The following program reads a full human GTF annotation, takes the
first 10 transcripts, writes them to a small test file, re-reads them,
and verifies that the results of a cycle of transcriptToGtf followed
by readGtfTranscripts does not change anything.
module Main
where
import Control.Monad
import qualified Data.ByteString.Char8 as BS
import Data.List
import System.IO
import Bio.SeqLoc.GTF
import Bio.SeqLoc.LocRepr
import Bio.SeqLoc.OnSeq
import Bio.SeqLoc.Transcript
main :: IO ()
main = do trx <- readGtfTranscripts "/data/genomes/Homo_sapiens/hg19_knownGene.gtf"
let trx10 = take 10 trx'
BS.writeFile "test/gtf-out10.gtf" . BS.concat . map (transcriptToGtf "TestGtf") $ trx10
trx10' <- readGtfTranscripts "test/gtf-out10.gtf"

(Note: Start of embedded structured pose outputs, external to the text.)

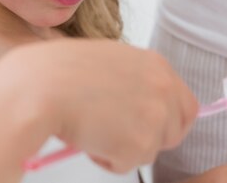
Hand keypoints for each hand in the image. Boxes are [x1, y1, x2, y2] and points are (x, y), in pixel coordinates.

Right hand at [0, 39, 197, 172]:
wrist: (41, 86)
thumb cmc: (61, 71)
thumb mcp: (109, 62)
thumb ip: (135, 80)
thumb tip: (141, 103)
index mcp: (156, 64)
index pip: (186, 104)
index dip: (170, 121)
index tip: (154, 129)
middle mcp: (163, 87)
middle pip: (176, 131)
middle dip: (150, 139)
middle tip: (119, 135)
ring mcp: (155, 115)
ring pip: (150, 149)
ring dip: (124, 148)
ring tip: (94, 128)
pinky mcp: (140, 143)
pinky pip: (128, 164)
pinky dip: (108, 159)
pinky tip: (89, 137)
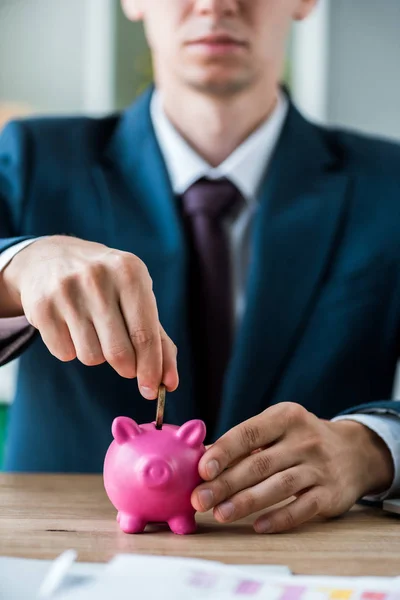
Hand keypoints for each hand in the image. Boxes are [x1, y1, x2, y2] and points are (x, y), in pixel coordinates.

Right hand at [2, 235, 177, 397]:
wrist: (50, 259)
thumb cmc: (107, 286)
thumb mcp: (137, 299)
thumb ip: (158, 341)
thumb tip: (170, 383)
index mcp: (130, 272)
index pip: (145, 334)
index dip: (151, 368)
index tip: (152, 390)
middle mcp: (98, 277)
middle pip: (119, 353)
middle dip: (127, 368)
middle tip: (125, 364)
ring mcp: (66, 290)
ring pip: (91, 358)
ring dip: (96, 355)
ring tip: (93, 330)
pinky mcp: (41, 306)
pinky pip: (64, 354)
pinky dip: (71, 349)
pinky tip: (69, 326)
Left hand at [192, 403, 393, 532]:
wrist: (354, 451)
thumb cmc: (299, 440)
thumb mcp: (277, 428)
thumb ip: (245, 443)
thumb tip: (201, 460)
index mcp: (285, 417)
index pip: (249, 433)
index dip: (224, 452)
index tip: (202, 470)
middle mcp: (304, 439)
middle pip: (260, 463)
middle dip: (226, 483)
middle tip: (200, 499)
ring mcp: (319, 467)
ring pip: (279, 486)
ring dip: (246, 502)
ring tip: (220, 514)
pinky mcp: (331, 494)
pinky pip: (303, 508)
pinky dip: (279, 518)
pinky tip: (258, 526)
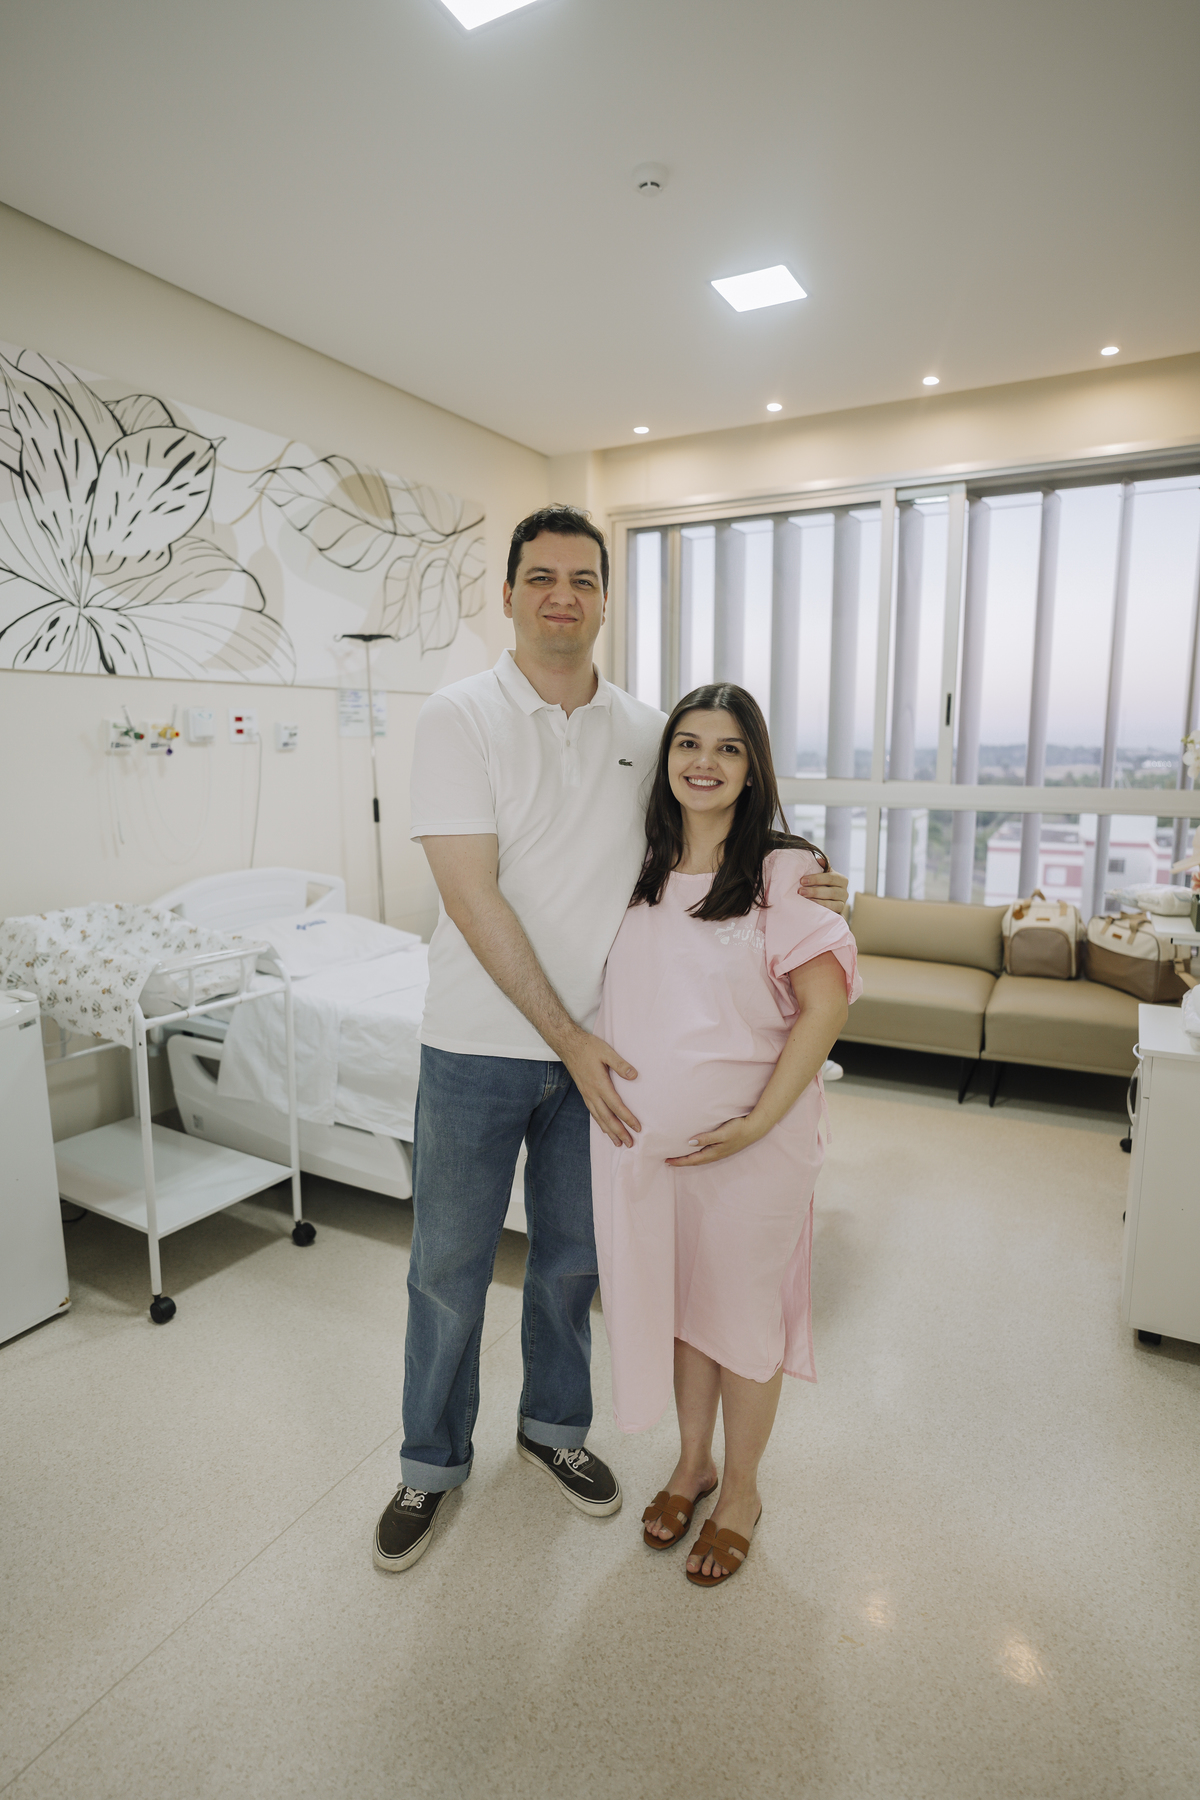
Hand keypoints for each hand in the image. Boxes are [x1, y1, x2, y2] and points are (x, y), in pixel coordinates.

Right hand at [560, 1030, 641, 1147]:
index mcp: (599, 1084)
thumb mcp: (607, 1052)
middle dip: (619, 1132)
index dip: (627, 1118)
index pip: (616, 1106)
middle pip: (607, 1118)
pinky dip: (600, 1124)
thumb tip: (634, 1076)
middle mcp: (592, 1093)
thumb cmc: (588, 1047)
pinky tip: (605, 1129)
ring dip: (610, 1132)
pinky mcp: (584, 1093)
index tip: (638, 1128)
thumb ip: (621, 1064)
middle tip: (630, 1144)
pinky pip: (593, 1113)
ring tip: (618, 1143)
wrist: (568, 1045)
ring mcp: (587, 1095)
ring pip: (599, 1118)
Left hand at [665, 1114, 764, 1166]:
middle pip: (694, 1161)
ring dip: (688, 1159)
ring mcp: (719, 1151)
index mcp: (713, 1153)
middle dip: (681, 1162)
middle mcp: (715, 1154)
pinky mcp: (722, 1147)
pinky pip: (705, 1154)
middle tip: (668, 1160)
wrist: (754, 1128)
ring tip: (678, 1157)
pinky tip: (694, 1150)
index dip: (679, 1161)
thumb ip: (706, 1138)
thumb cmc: (738, 1129)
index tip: (666, 1160)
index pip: (691, 1160)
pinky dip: (696, 1154)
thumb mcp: (721, 1133)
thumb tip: (690, 1143)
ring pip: (699, 1158)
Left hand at [800, 867, 848, 914]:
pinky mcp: (839, 912)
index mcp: (841, 879)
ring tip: (804, 900)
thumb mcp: (823, 874)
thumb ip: (823, 866)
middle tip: (800, 891)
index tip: (802, 880)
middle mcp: (844, 891)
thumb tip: (819, 859)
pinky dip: (822, 909)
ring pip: (832, 903)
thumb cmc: (822, 884)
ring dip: (817, 901)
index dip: (816, 879)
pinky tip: (812, 908)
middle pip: (831, 891)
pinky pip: (832, 911)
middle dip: (814, 891)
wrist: (825, 900)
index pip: (830, 877)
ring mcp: (842, 903)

print $ (sort . map location $ trx10) == (sort . map location $ trx10')
BED
A single BED annotation occupies a single line, so it is possible to
process BED format annotations iteratively. This interface uses
Data.Iteratee iteration, as shown below.
The Iter.mapM_ function generates an Iteratee that maps a monadic
action over each element of the input stream. Here, the input stream
will be a list of transcripts, which will be written to the output
file using BS.hPutStrLn hout . transcriptToBedStd. The
bedTranscriptEnum encloses the BED format parser, allowing it to
convert an iteratee for a stream of [Transcript] into an iteratee
for a stream of BS.ByteString containing the BED format data. The
Iter.fileDriver driver then applies the transformed bedIter to the
data from a file.
module Main
where
import Control.Monad
import qualified Data.ByteString.Char8 as BS
import Data.List
import System.IO
import qualified Data.Iteratee as Iter
import Bio.SeqLoc.Bed
import Bio.SeqLoc.LocRepr
import Bio.SeqLoc.OnSeq
import Bio.SeqLoc.Transcript
main :: IO ()
main = do withFile "test/bed-copy.bed" WriteMode $ \hout ->
let bedIter = bedTranscriptEnum $ Iter.mapM_ (BS.hPutStrLn hout . transcriptToBedStd)
in Iter.fileDriver bedIter "/data/genomes/Homo_sapiens/hg19_knownGene.bed"
A simpler interface in which the entire contents of an annotation file are read or written together is also provided, just as for GTF.